++++ DATA IN THIS EXERCISE
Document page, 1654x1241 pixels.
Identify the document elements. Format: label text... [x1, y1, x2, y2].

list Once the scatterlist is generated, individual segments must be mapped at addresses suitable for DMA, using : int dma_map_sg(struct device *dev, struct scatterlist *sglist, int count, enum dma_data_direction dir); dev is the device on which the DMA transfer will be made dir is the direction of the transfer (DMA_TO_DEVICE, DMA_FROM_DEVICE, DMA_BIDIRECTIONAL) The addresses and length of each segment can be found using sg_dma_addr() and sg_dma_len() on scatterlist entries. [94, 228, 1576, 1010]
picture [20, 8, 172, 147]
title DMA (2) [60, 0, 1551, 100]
++++++++
++++ DATA IN THIS EXERCISE
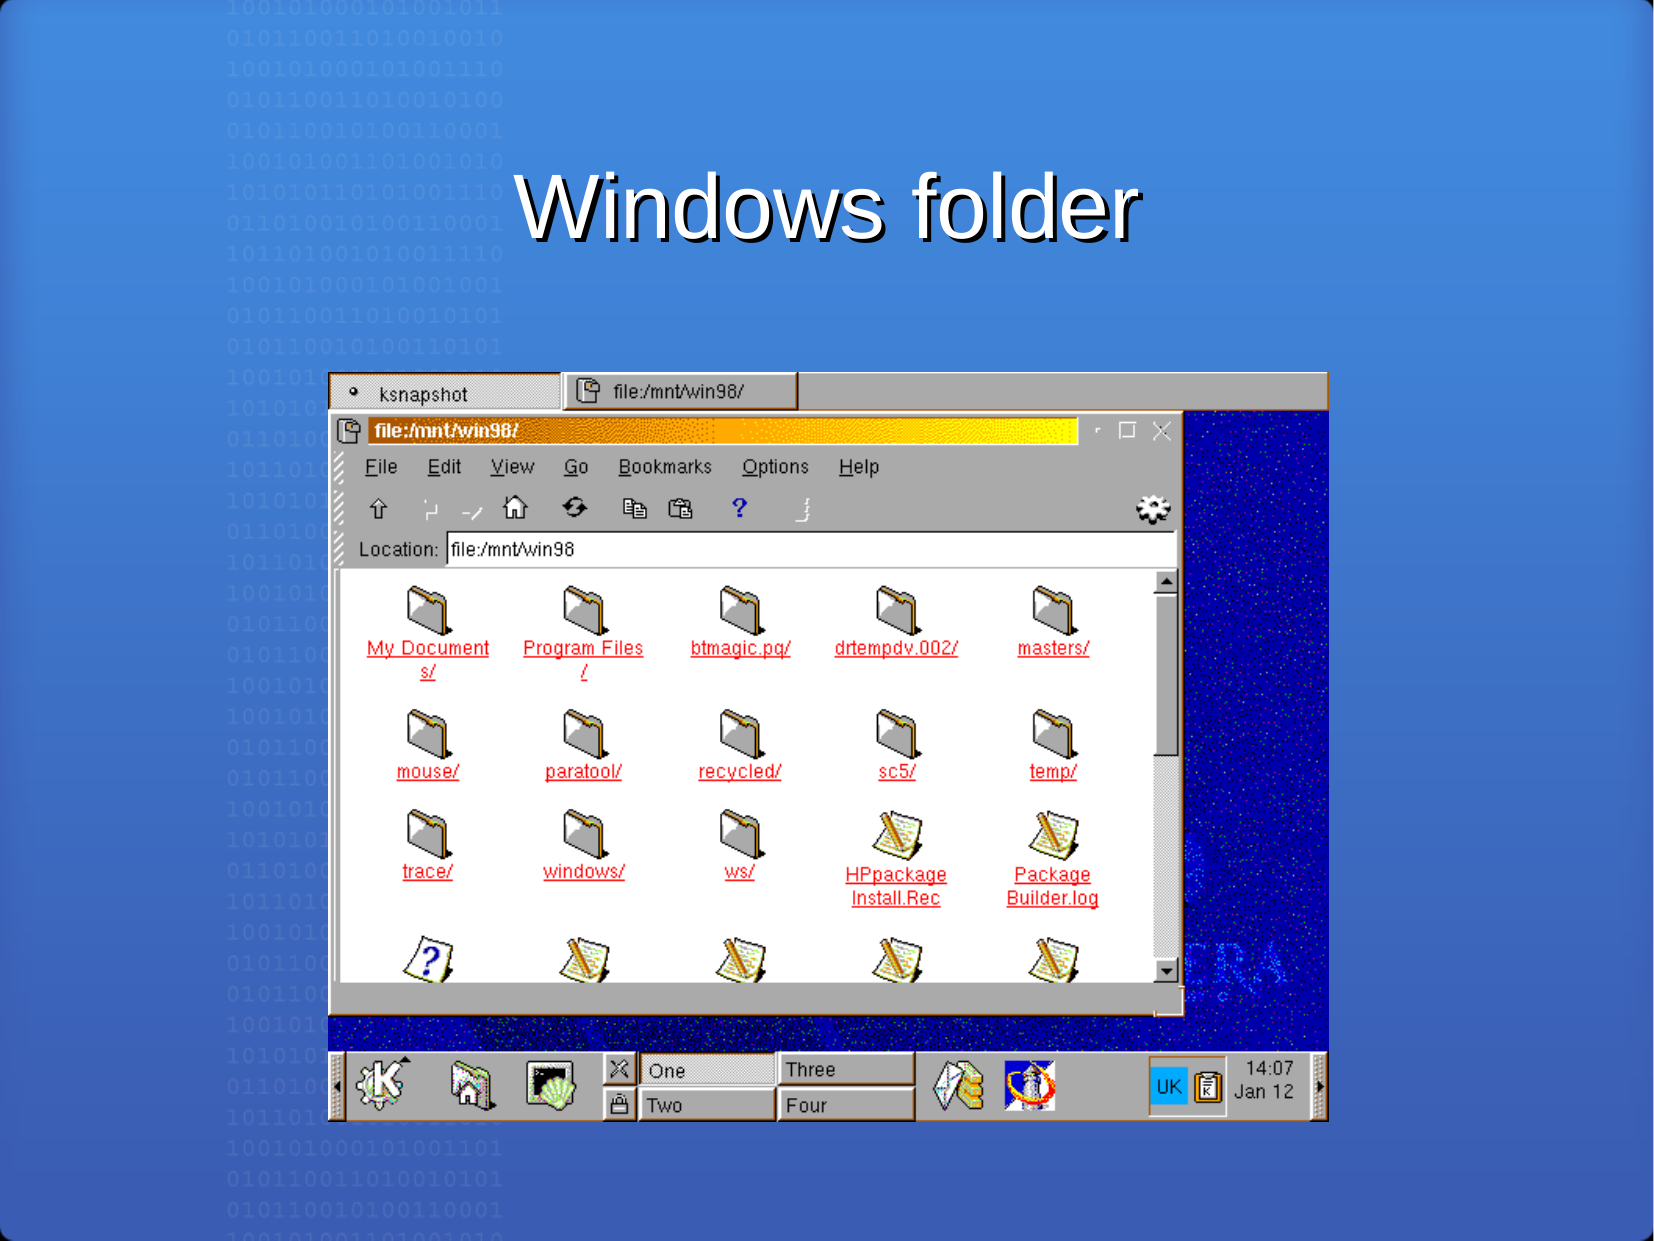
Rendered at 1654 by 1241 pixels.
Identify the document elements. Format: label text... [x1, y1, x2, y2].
++++++++
TASK DIRECTIONS
Identify each line in the entries above that contains the word "pixels", and copy those lines.

ANSWER
Document page, 1654x1241 pixels.
Rendered at 1654 by 1241 pixels.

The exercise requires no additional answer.